Consigne | Pouvez-vous recopier fidèlement le passage de l'extrait d'entretien qui débute à « Avant de revenir » et s'achève à « peu pour 2023. » ?

Extrait du document |
# # # # # # #
On a vécu le premier confinement enfermés tous les trois dans une petite maison dans le Cotentin. On a donc bûché sans relâche au printemps 2020 pour développer le matériel d’Event Horizon. Puis, on s’est accommodés des temps morts que laissaient les couvre-feux et autres confinements partiels pour enregistrer soigneusement tout ça au studio Sextan.

Avant de revenir sur cet album, avez-vous réussi à tourner pour promouvoir le précédent Obstacle ? En France ? A l’étranger ?

On a, certes, été privés d’une jolie tournée de promo avec quelques premières parties de Kadavar, de Klone à la Maroquinerie et une petite virée en Suisse mais les morceaux de l’album avaient jusqu’ici bien tourné en live et on ne ressent pas de frustration de ce côté. Par la suite, on a été attentifs au redémarrage progressif des concerts et aux modalités de live. Que ce soient les livestreams, les concerts assis, couchés, en deux sets pour s’accorder aux jauges revues à la baisse : on a joué le jeu mais on est bien contents que le ciel s’éclaircisse un peu pour 2023.

Avez-vous participé à des festivals cet été ?
# # # # # # #
Lignes |
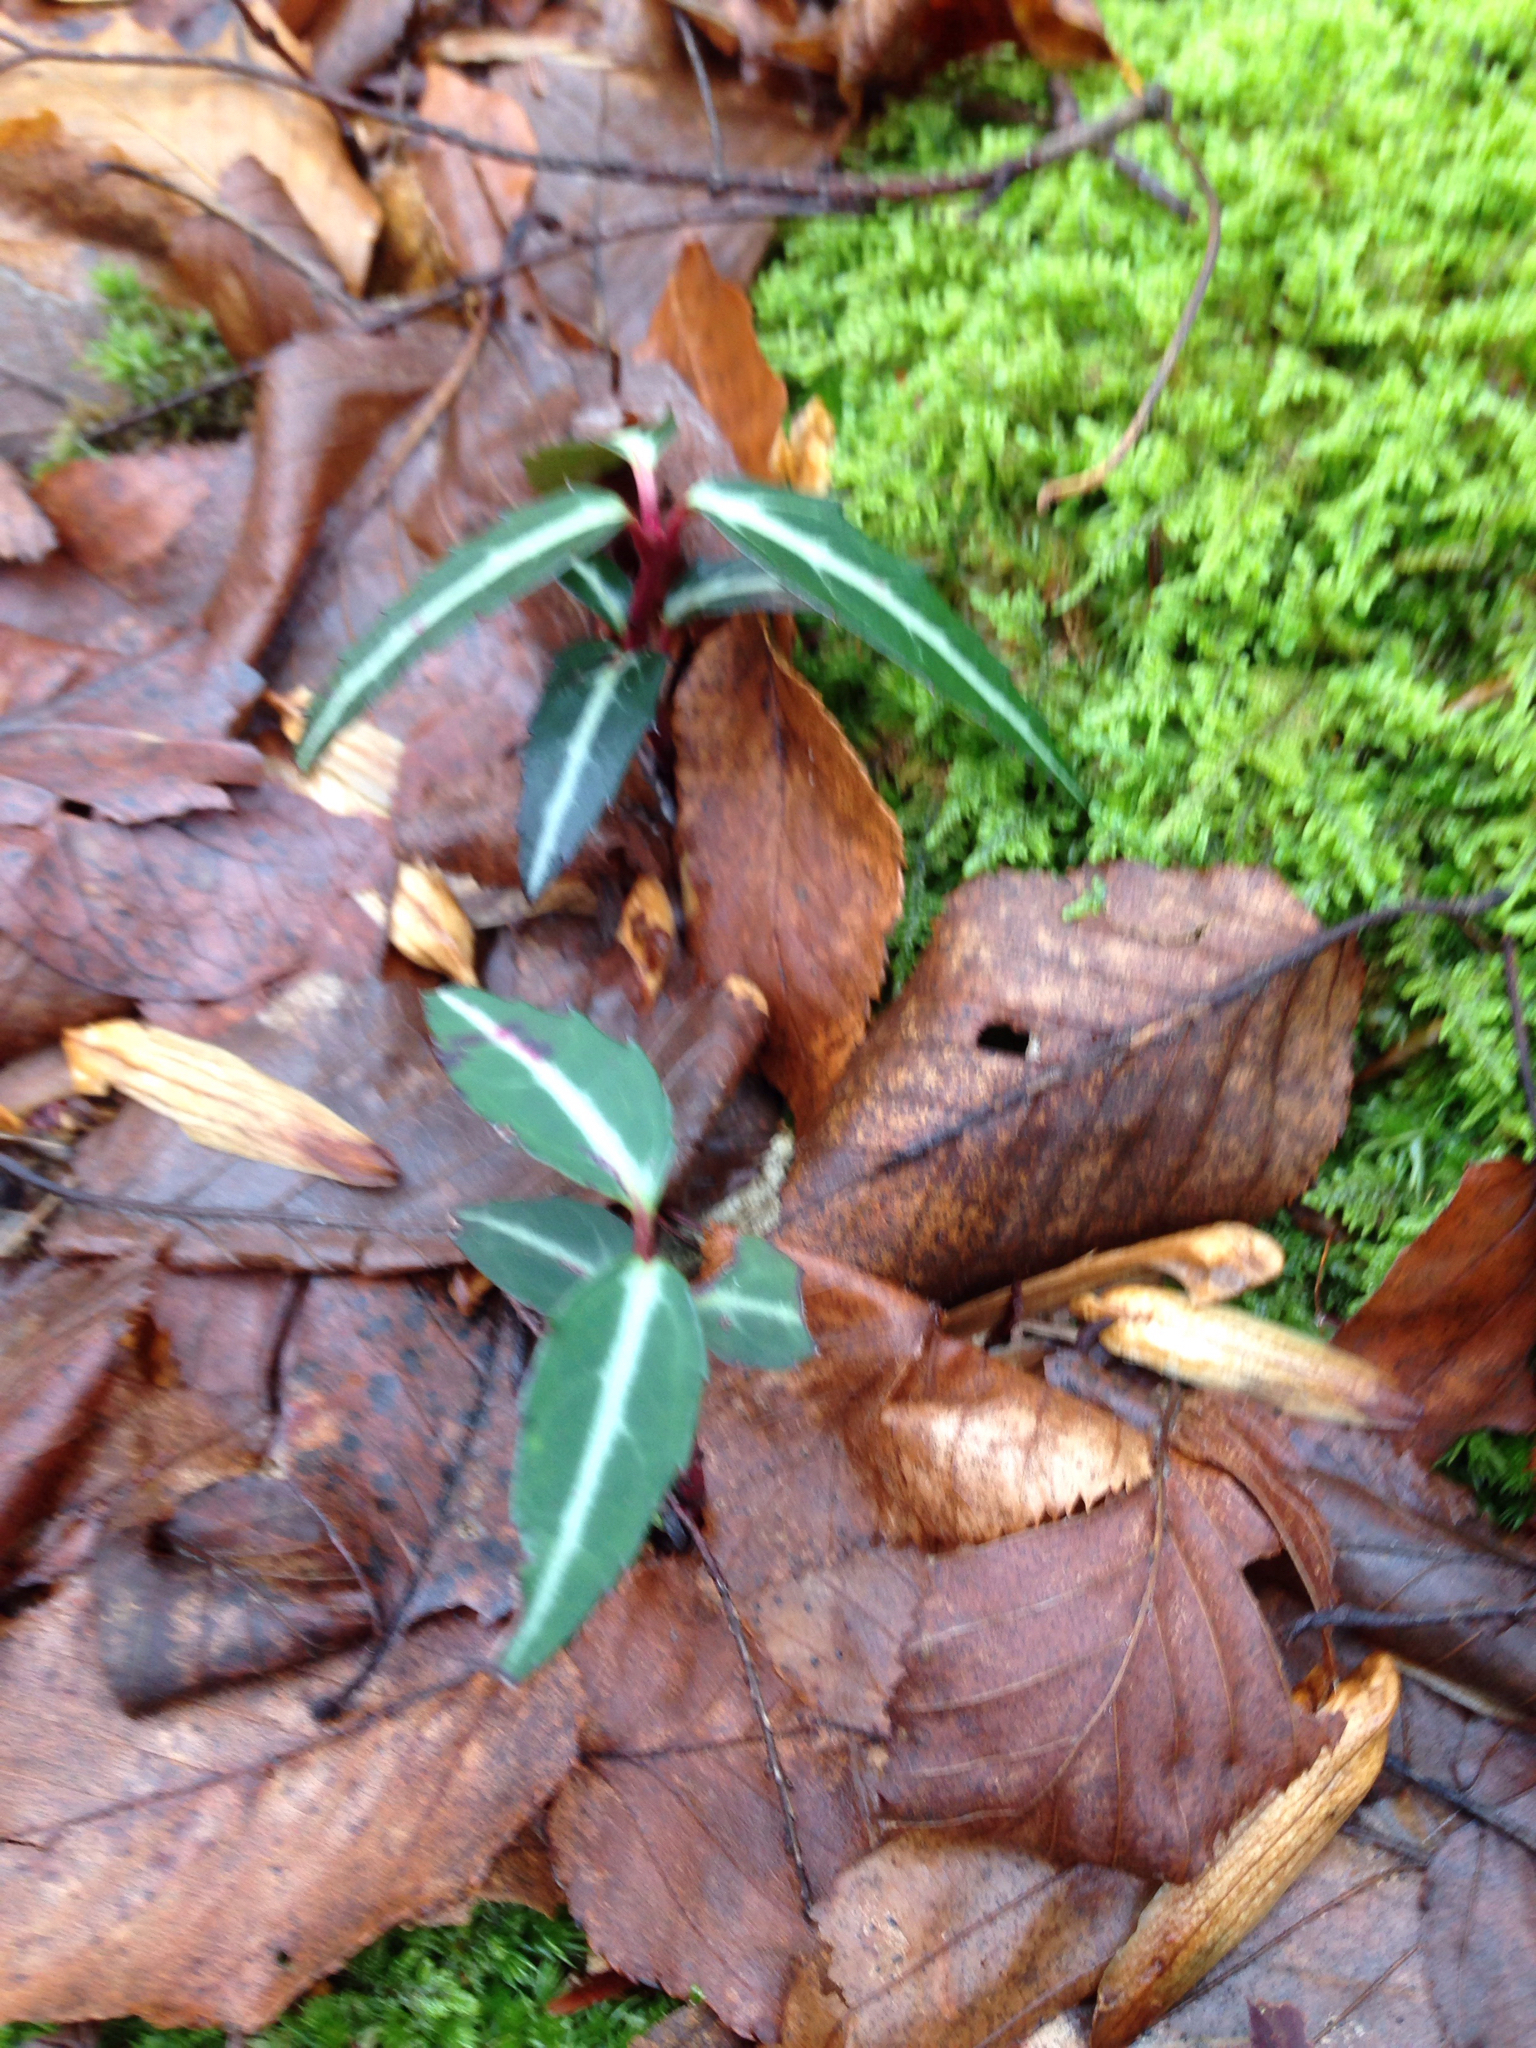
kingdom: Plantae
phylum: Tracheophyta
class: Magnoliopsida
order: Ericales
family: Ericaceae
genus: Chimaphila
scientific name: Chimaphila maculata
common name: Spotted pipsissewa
# # # # # # #
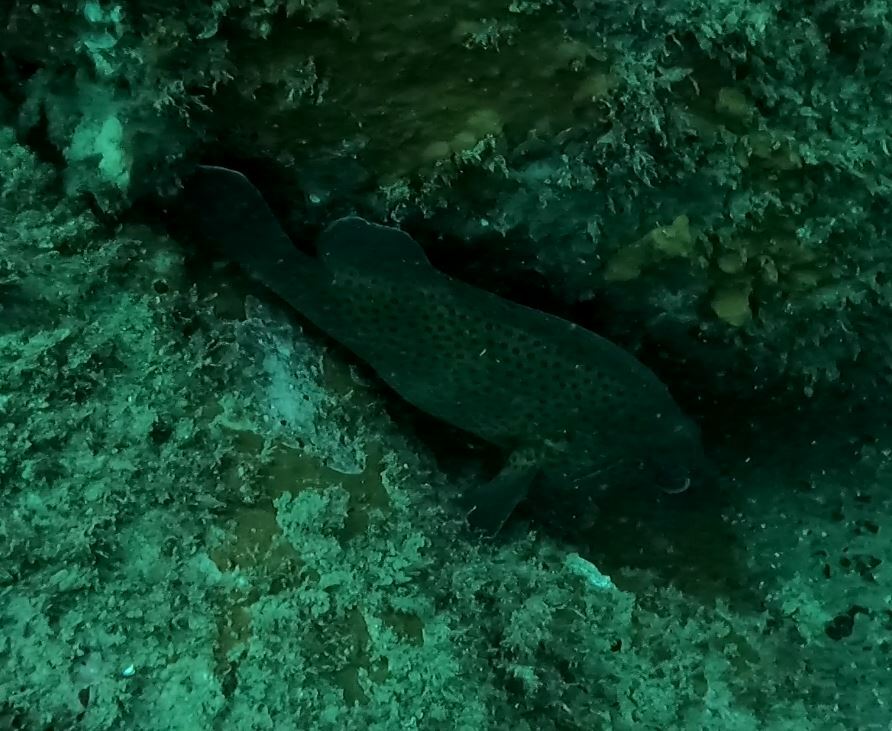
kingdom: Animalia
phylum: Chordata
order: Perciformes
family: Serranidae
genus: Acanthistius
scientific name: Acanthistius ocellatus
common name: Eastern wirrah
# # # # # # #
Réponse |
Avant de revenir sur cet album, avez-vous réussi à tourner pour promouvoir le précédent Obstacle ? En France ? A l’étranger ?

On a, certes, été privés d’une jolie tournée de promo avec quelques premières parties de Kadavar, de Klone à la Maroquinerie et une petite virée en Suisse mais les morceaux de l’album avaient jusqu’ici bien tourné en live et on ne ressent pas de frustration de ce côté. Par la suite, on a été attentifs au redémarrage progressif des concerts et aux modalités de live. Que ce soient les livestreams, les concerts assis, couchés, en deux sets pour s’accorder aux jauges revues à la baisse : on a joué le jeu mais on est bien contents que le ciel s’éclaircisse un peu pour 2023.